Fake news detection plays a crucial role in protecting social media users and maintaining a healthy news ecosystem. Among existing works, comment-based fake news detection methods are empirically shown as promising because comments could reflect users' opinions, stances, and emotions and deepen models' understanding of fake news. Unfortunately, due to exposure bias and users' different willingness to comment, it is not easy to obtain diverse comments in reality, especially for early detection scenarios. Without obtaining the comments from the ``silent'' users, the perceived opinions may be incomplete, subsequently affecting news veracity judgment. In this paper, we explore the possibility of finding an alternative source of comments to guarantee the availability of diverse comments, especially those from silent users. Specifically, we propose to adopt large language models (LLMs) as a user simulator and comment generator, and design GenFEND, a generated feedback-enhanced detection framework, which generates comments by prompting LLMs with diverse user profiles and aggregating generated comments from multiple subpopulation groups. Experiments demonstrate the effectiveness of GenFEND and further analysis shows that the generated comments cover more diverse users and could even be more effective than actual comments.

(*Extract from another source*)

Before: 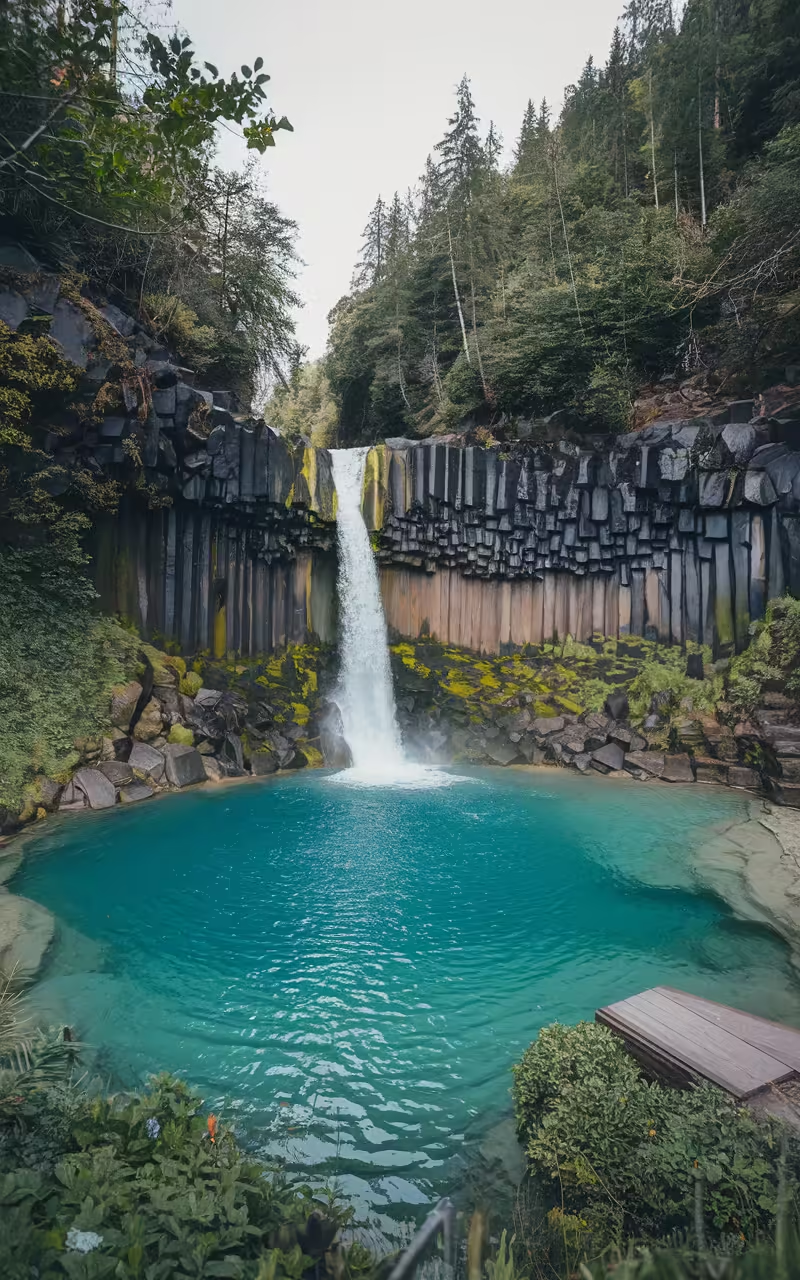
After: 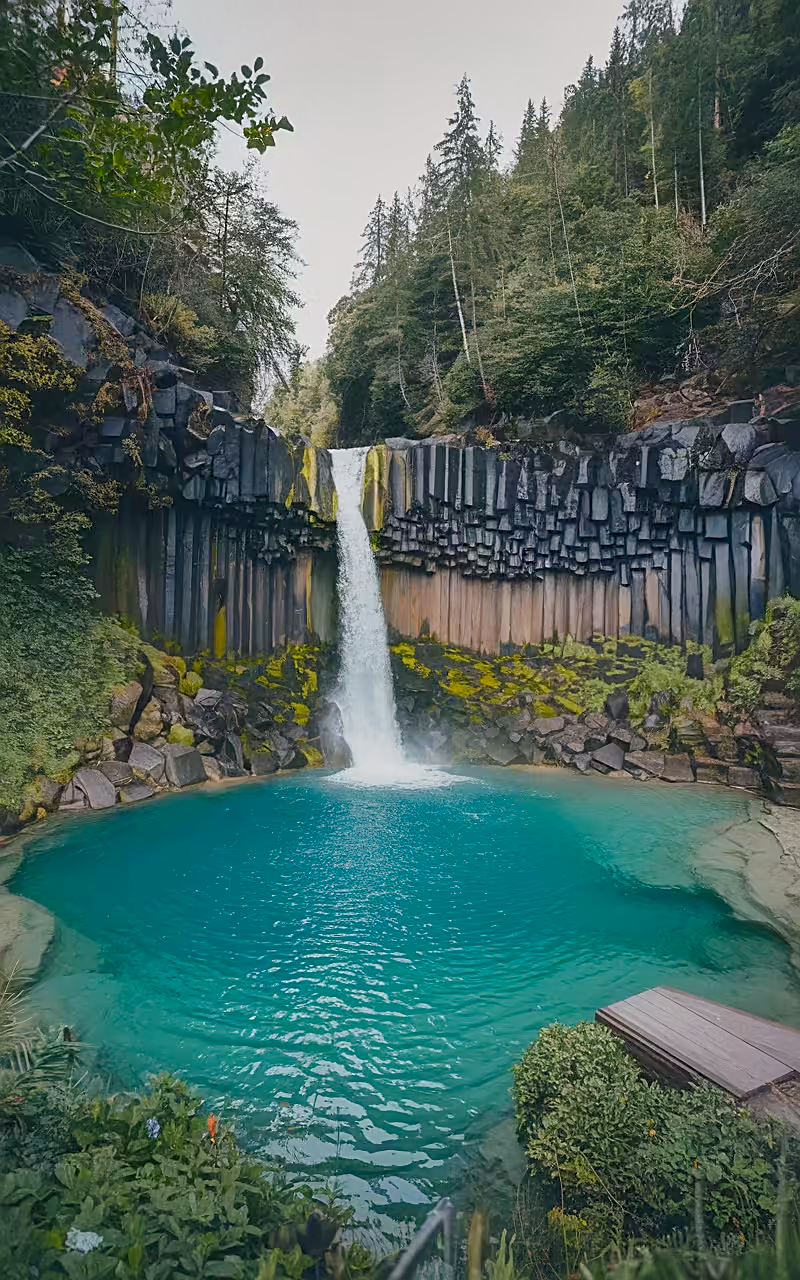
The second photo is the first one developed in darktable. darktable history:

Paper Structure (19 sections, 9 equations, 5 figures, 8 tables)

This paper contains 19 sections, 9 equations, 5 figures, 8 tables.

Figures (5)

  • Figure 1: Existing fake news detection methods rely on (a) the news content itself and (b) limited comments from actively commenting users only. Unlike (a) and (b), our GenFEND uses (c) diverse comments generated by large language models from both potentially active and silent simulated users.

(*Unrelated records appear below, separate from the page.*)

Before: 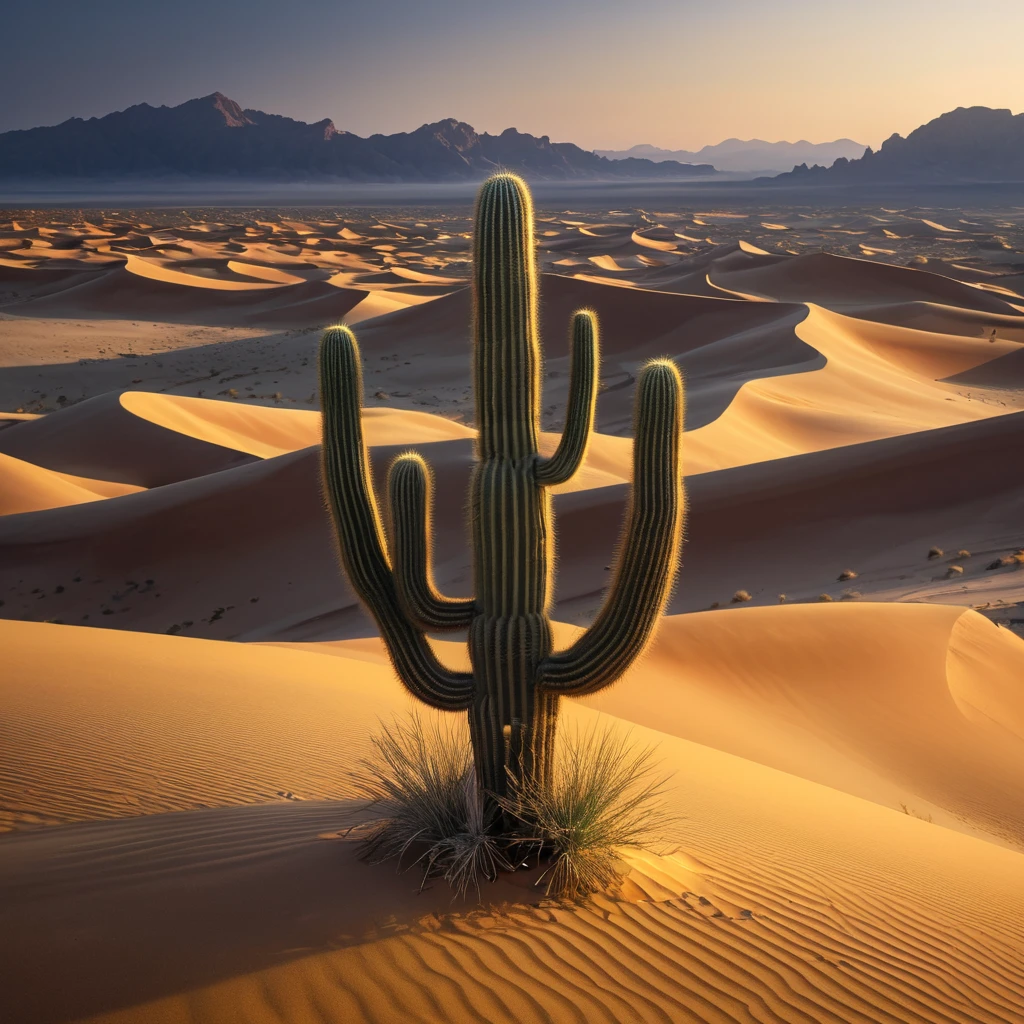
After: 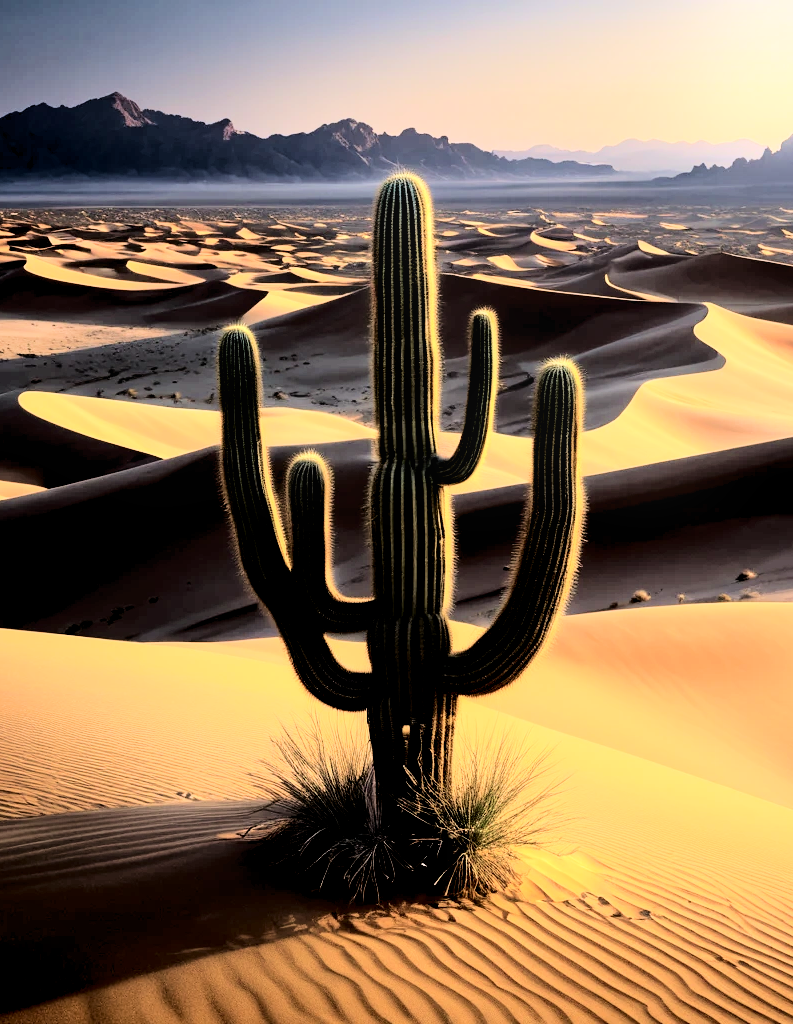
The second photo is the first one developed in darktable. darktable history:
rgb levels: levels [[0.029, 0.461, 0.922], [0, 0.5, 1], [0, 0.5, 1]]
tone curve: curves: ch0 [(0, 0) (0.003, 0.001) (0.011, 0.004) (0.025, 0.008) (0.044, 0.015) (0.069, 0.022) (0.1, 0.031) (0.136, 0.052) (0.177, 0.101) (0.224, 0.181) (0.277, 0.289) (0.335, 0.418) (0.399, 0.541) (0.468, 0.65) (0.543, 0.739) (0.623, 0.817) (0.709, 0.882) (0.801, 0.919) (0.898, 0.958) (1, 1)], color space Lab, independent channels, preserve colors none
bloom: size 9%, threshold 100%, strength 7%
crop: left 9.88%, right 12.664%
tone equalizer: on, module defaults
shadows and highlights: shadows 37.27, highlights -28.18, soften with gaussian
velvia: on, module defaults
exposure: black level correction 0.002, exposure 0.15 EV, compensate highlight preservation false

  • Figure 2: Overview of Generated Feedback Enhanced Detection (GenFEND) framework. (a) Multi-View Comment Generation: Pre-define different user profiles with three demographic characteristics (gender, age, and education); Then, prompt the LLM to generate comments by role-playing these users. (b) Multi-Subpopulation Feedback Understanding: Split generated comments into different subpopulation groups for each view; Extract the semantic feature $\boldsymbol{s}^{mean}_p$ for each subpopulation group $p$ and diversity representation $\boldsymbol{d}^\mathcal{V}$ for each view $\mathcal{V}$; (c) Aggregation and Classification: Perform intra-view aggregation by operating dot-product between semantic features $\{\boldsymbol{s}^{mean}_p\}_{p \in \left\{1, ..., m_\mathcal{V}\right\}}$ in each view $\mathcal{V}$ and news feature $\boldsymbol{e}^o$; Perform inter-view aggregation to get final feature $\boldsymbol{r}$ of generated comments with a fusion gate guided by news feature $\boldsymbol{e}^o$ and diversity representation $\boldsymbol{d} = \oplus_{\mathcal{V} \in \left\{\mathcal{G}, \mathcal{A}, \mathcal{E}\right\}}\boldsymbol{d}^\mathcal{V}$ as input; Concatenate $\boldsymbol{r}$ and $\boldsymbol{e}^o$ (and $\boldsymbol{e}^c_{actual}$ if available) for classification.

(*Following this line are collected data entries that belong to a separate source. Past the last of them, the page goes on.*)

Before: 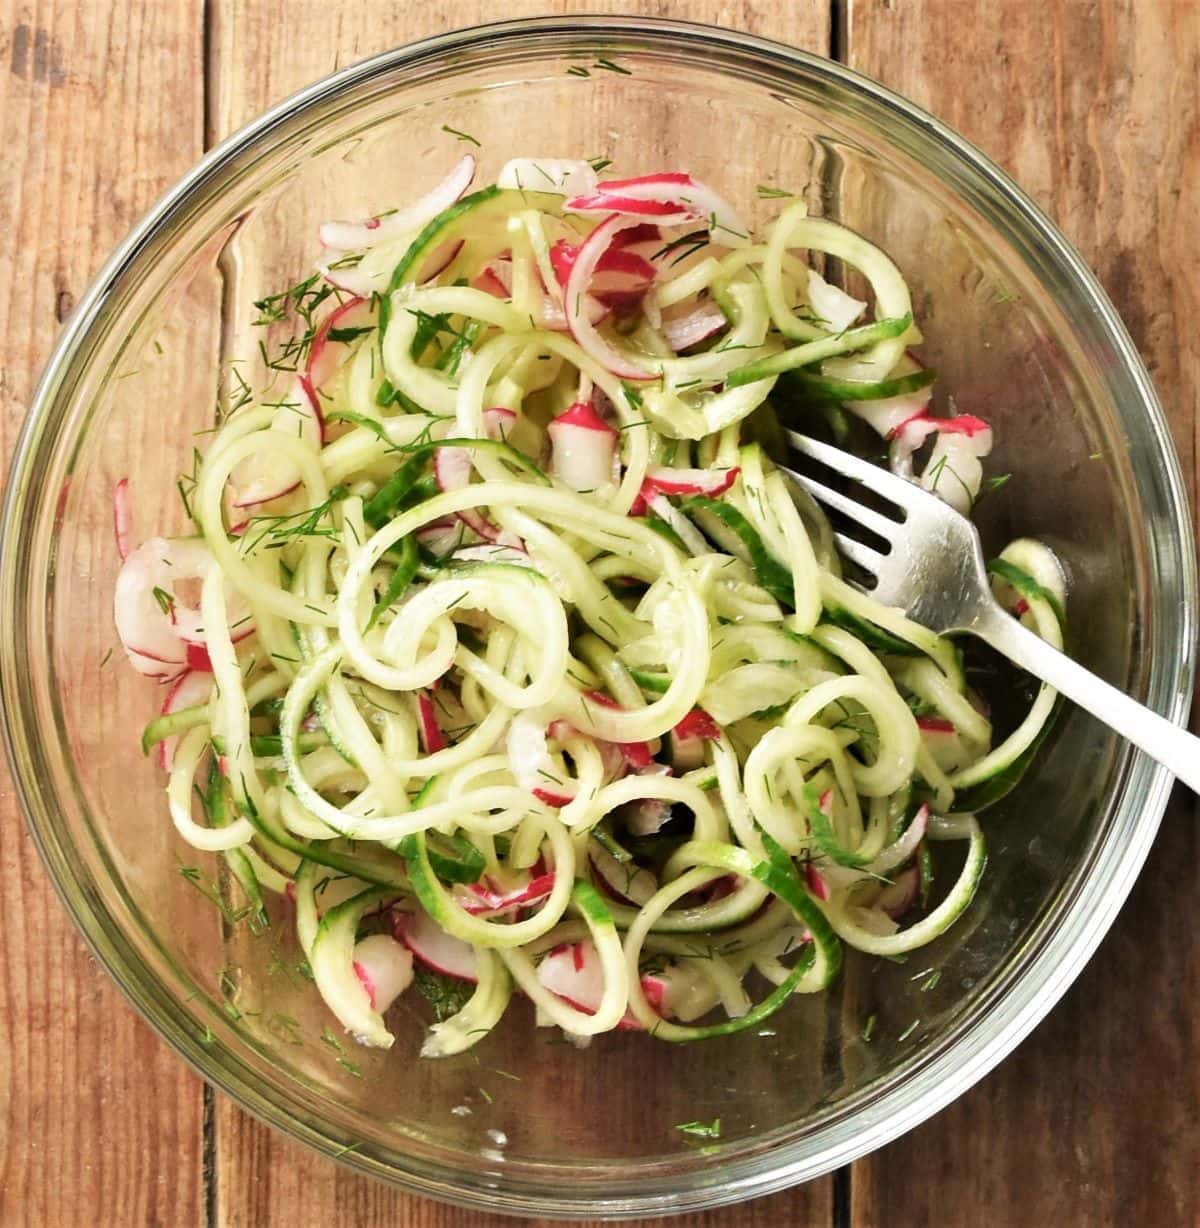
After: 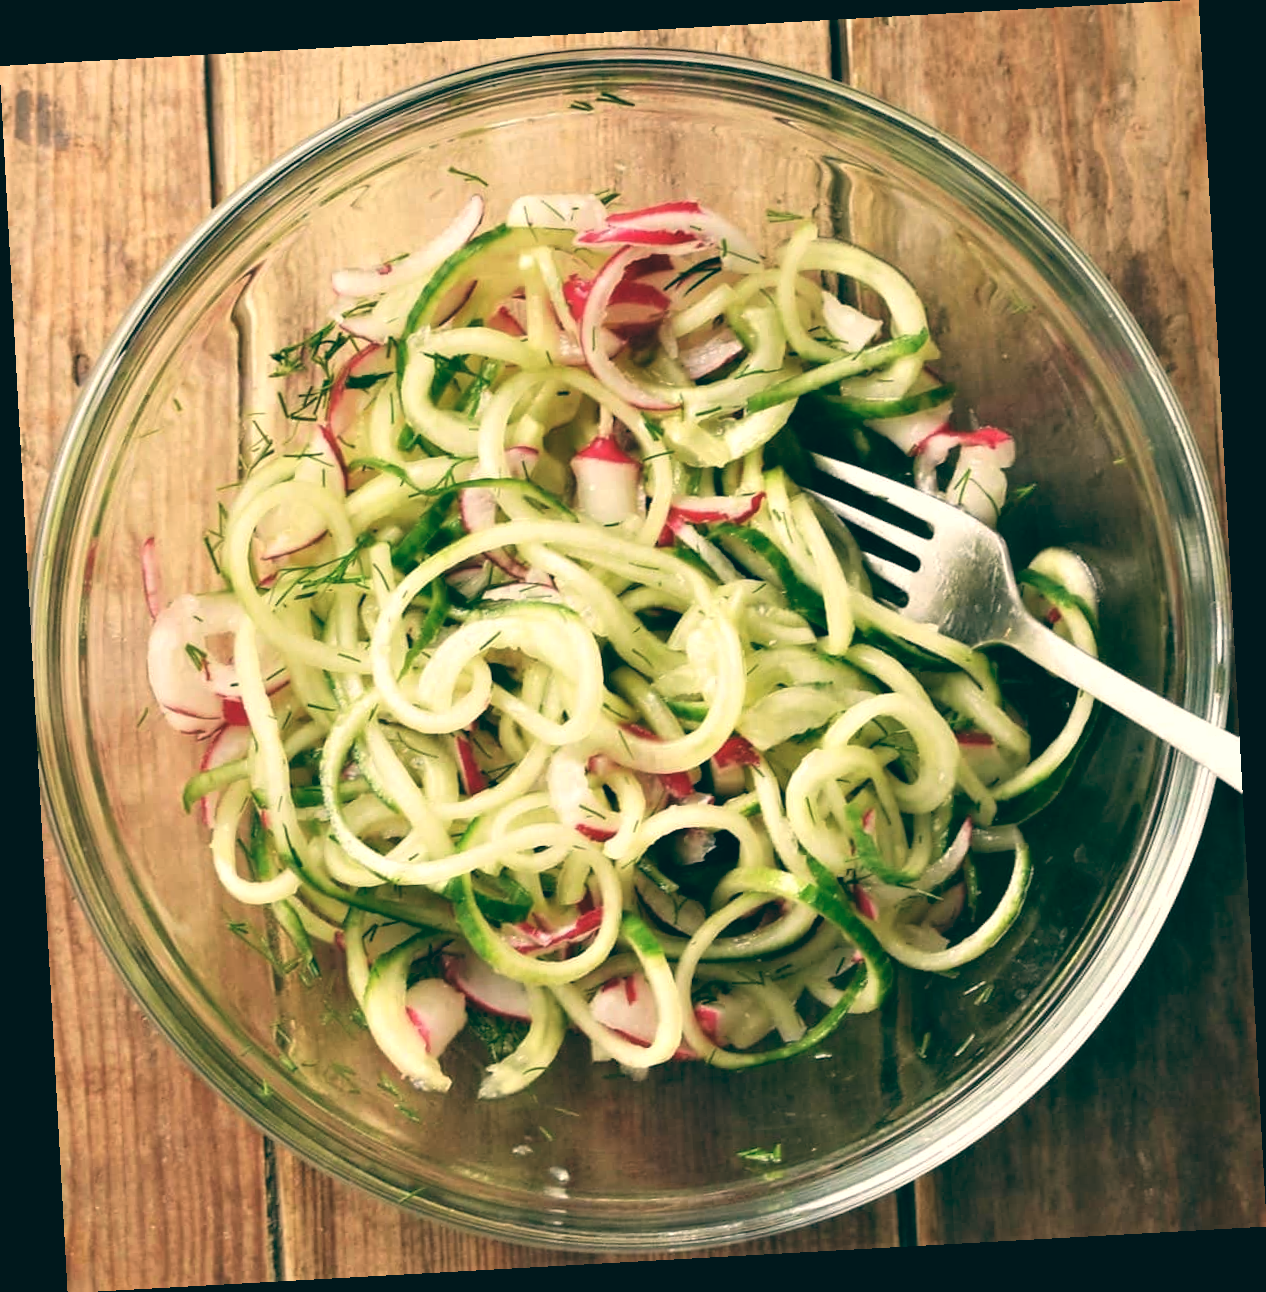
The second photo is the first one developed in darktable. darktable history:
color balance: lift [1.005, 0.99, 1.007, 1.01], gamma [1, 0.979, 1.011, 1.021], gain [0.923, 1.098, 1.025, 0.902], input saturation 90.45%, contrast 7.73%, output saturation 105.91%
tone equalizer: on, module defaults
rotate and perspective: rotation -3.18°, automatic cropping off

  • Figure 3: Early detection performance of dEFEND and dEFEND w/ GenFEND with 1, 2, 4, 8, and 16 actual comments for the testing data.
  • Figure 4: Macro F1 scores of BERT w/ GenFEND with 30 generated comments from different numbers of users (30/15/10). Each user generates the same number of comments.
  • Figure 5: Average conformity scores of generated comments to each attribute. The bars are in "male; female" order for gender, from young to old for age, and from low-level to high-level degree for education.